*Activity:* I need the lines from the one containing "XAML-12, priority: Could -> Should" through the last line of the entries retyped exactly, with no pictures among them.

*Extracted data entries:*
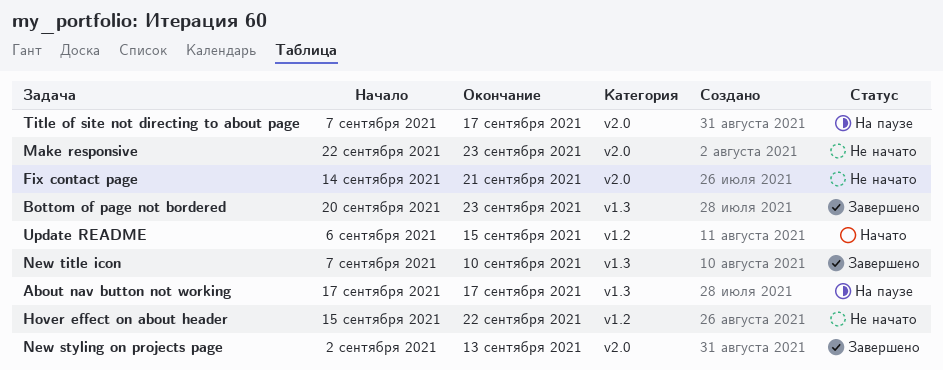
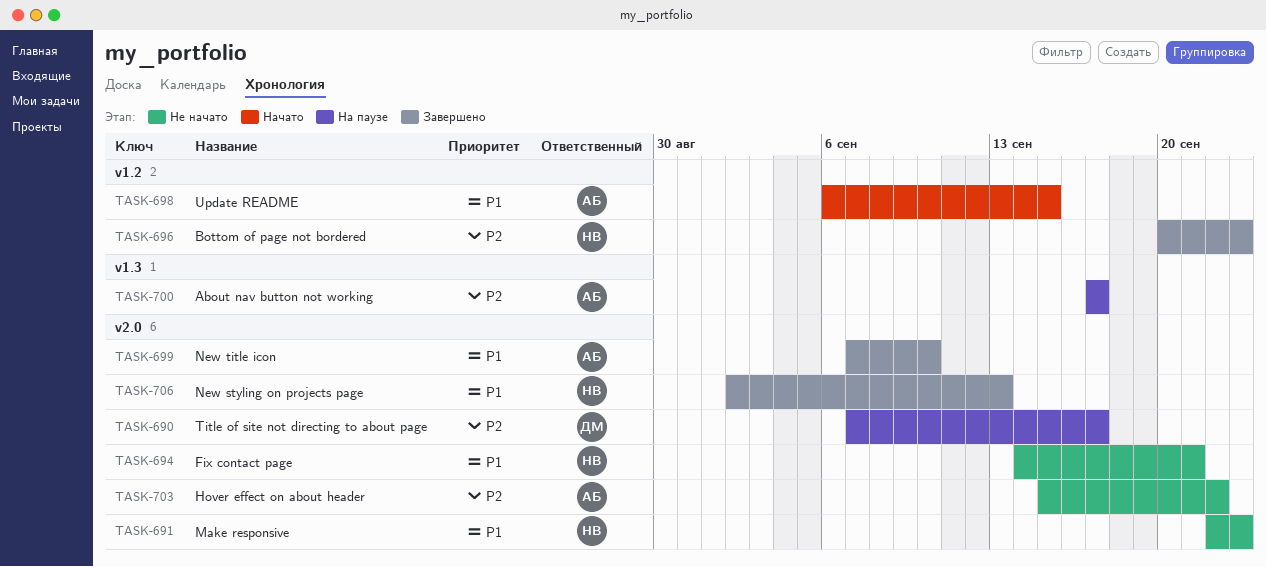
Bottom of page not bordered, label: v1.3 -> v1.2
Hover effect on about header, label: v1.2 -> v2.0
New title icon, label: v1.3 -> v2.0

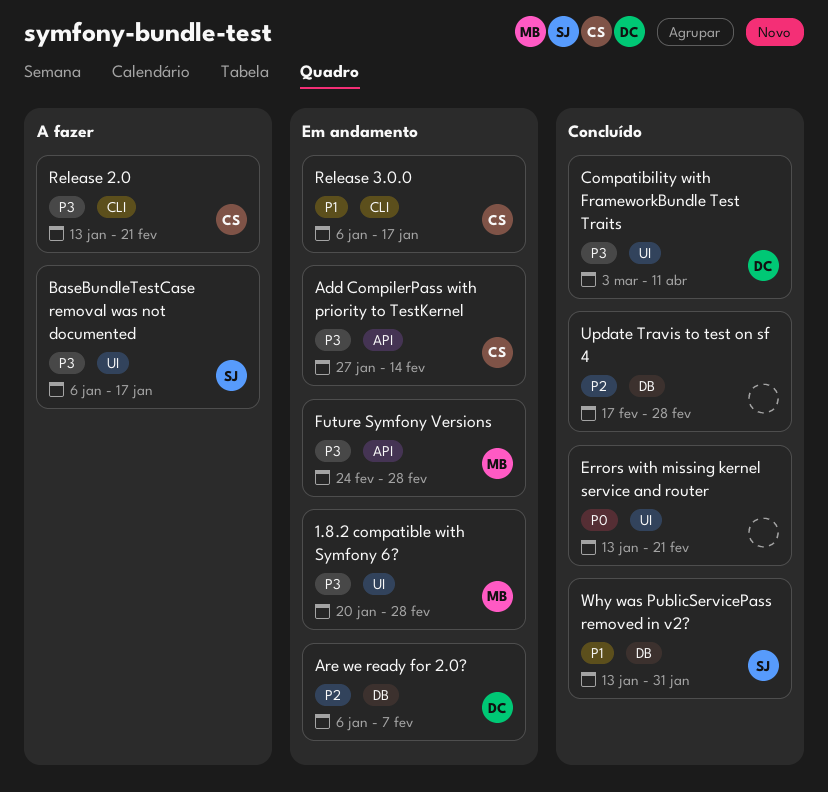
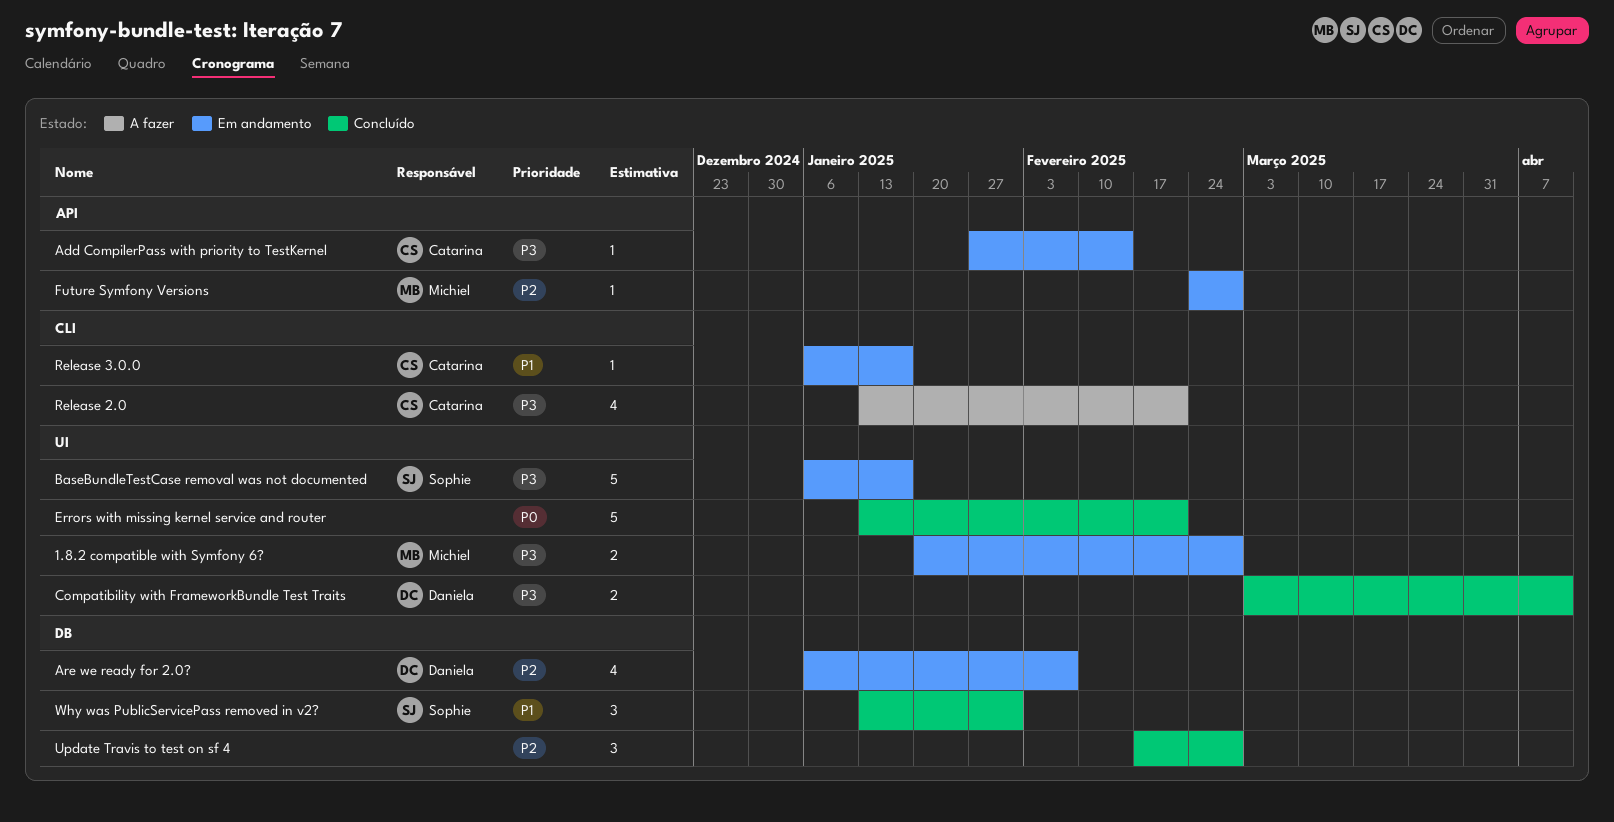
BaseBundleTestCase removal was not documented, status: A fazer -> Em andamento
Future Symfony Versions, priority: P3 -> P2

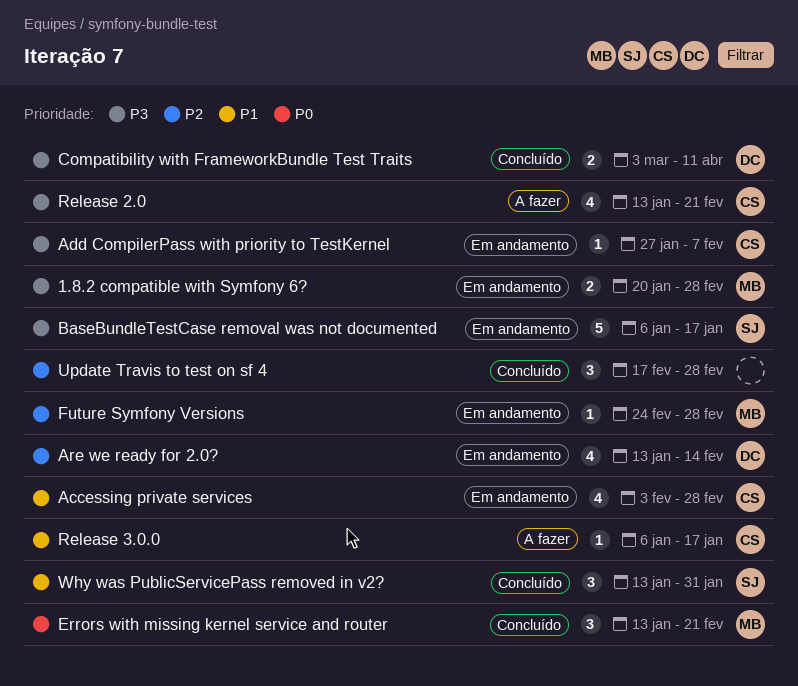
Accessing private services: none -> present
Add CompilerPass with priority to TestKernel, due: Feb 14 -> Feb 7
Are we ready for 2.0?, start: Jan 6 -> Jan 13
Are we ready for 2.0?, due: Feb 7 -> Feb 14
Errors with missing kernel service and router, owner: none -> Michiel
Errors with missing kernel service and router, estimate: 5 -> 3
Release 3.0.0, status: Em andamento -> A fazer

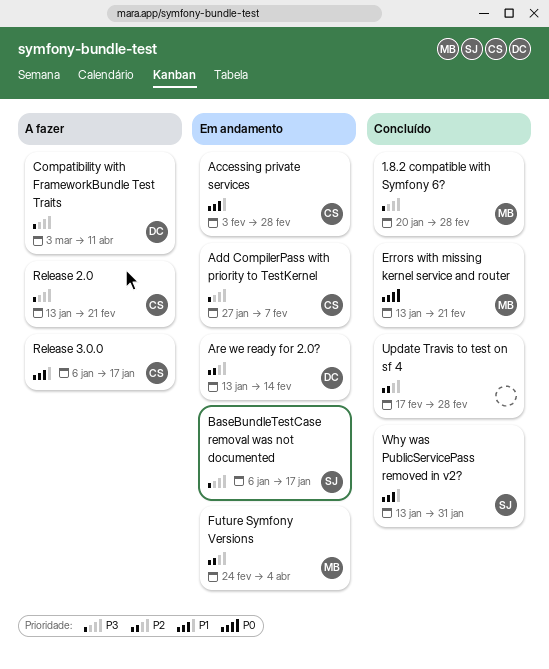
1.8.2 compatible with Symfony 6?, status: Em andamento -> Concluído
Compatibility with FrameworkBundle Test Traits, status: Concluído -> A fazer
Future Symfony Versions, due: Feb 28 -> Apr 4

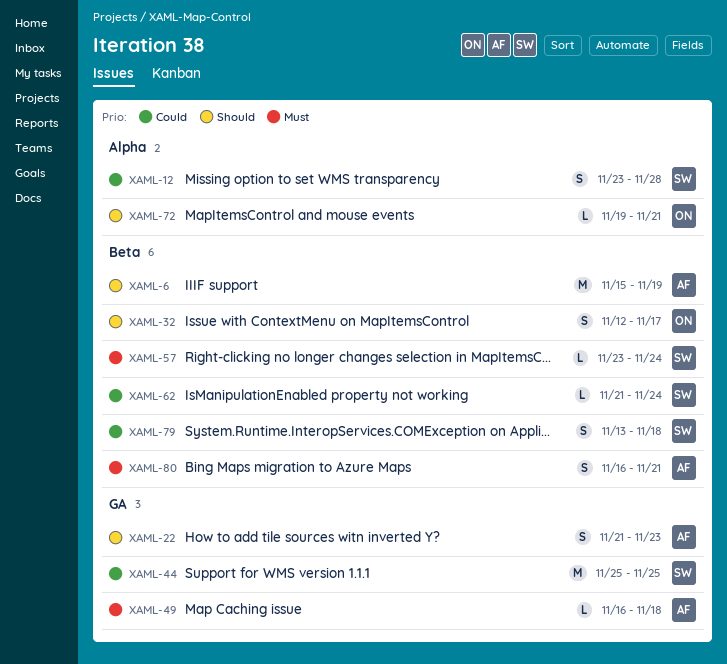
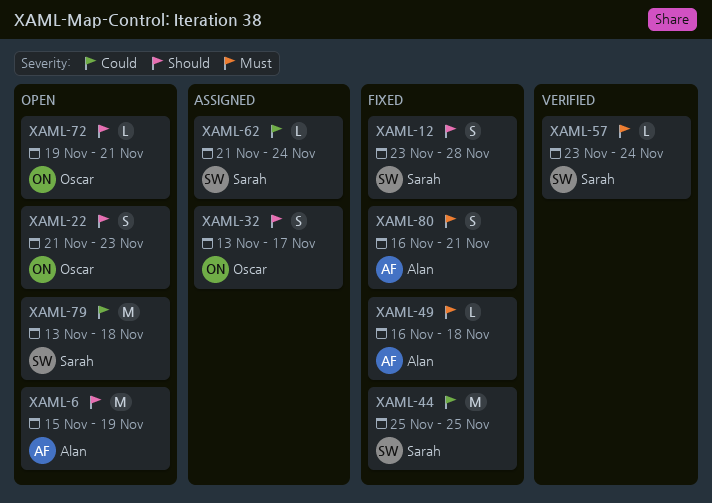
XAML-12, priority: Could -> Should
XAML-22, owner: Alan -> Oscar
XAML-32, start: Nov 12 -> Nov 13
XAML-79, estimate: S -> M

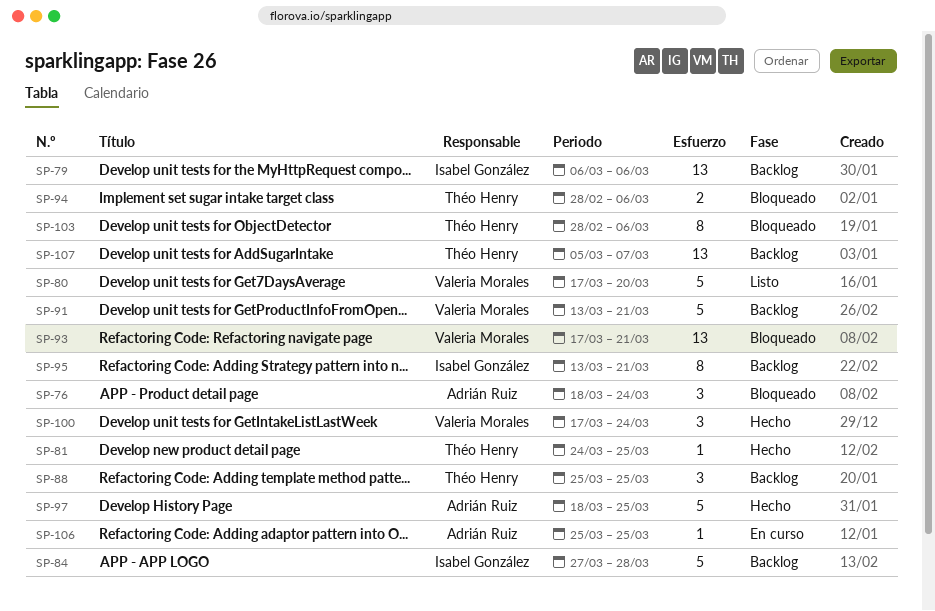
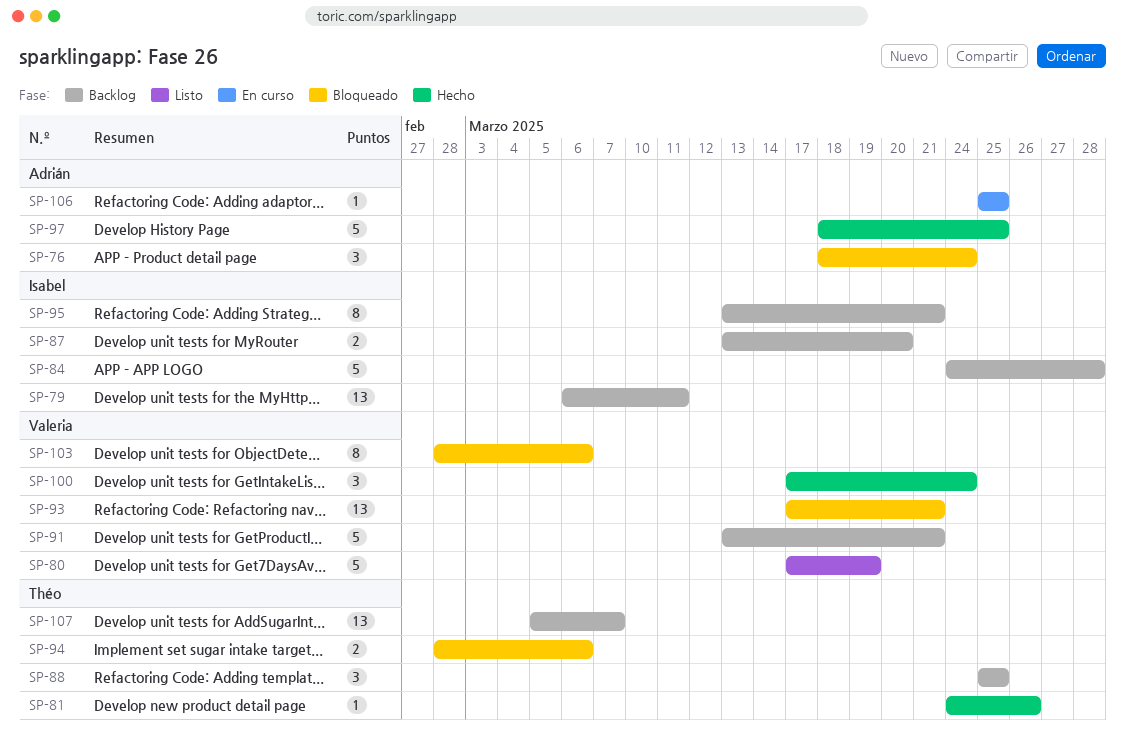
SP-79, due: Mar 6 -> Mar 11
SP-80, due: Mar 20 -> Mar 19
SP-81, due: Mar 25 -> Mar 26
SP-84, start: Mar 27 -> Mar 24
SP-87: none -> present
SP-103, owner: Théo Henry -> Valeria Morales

*Finished task:*
XAML-12, priority: Could -> Should
XAML-22, owner: Alan -> Oscar
XAML-32, start: Nov 12 -> Nov 13
XAML-79, estimate: S -> M

SP-79, due: Mar 6 -> Mar 11
SP-80, due: Mar 20 -> Mar 19
SP-81, due: Mar 25 -> Mar 26
SP-84, start: Mar 27 -> Mar 24
SP-87: none -> present
SP-103, owner: Théo Henry -> Valeria Morales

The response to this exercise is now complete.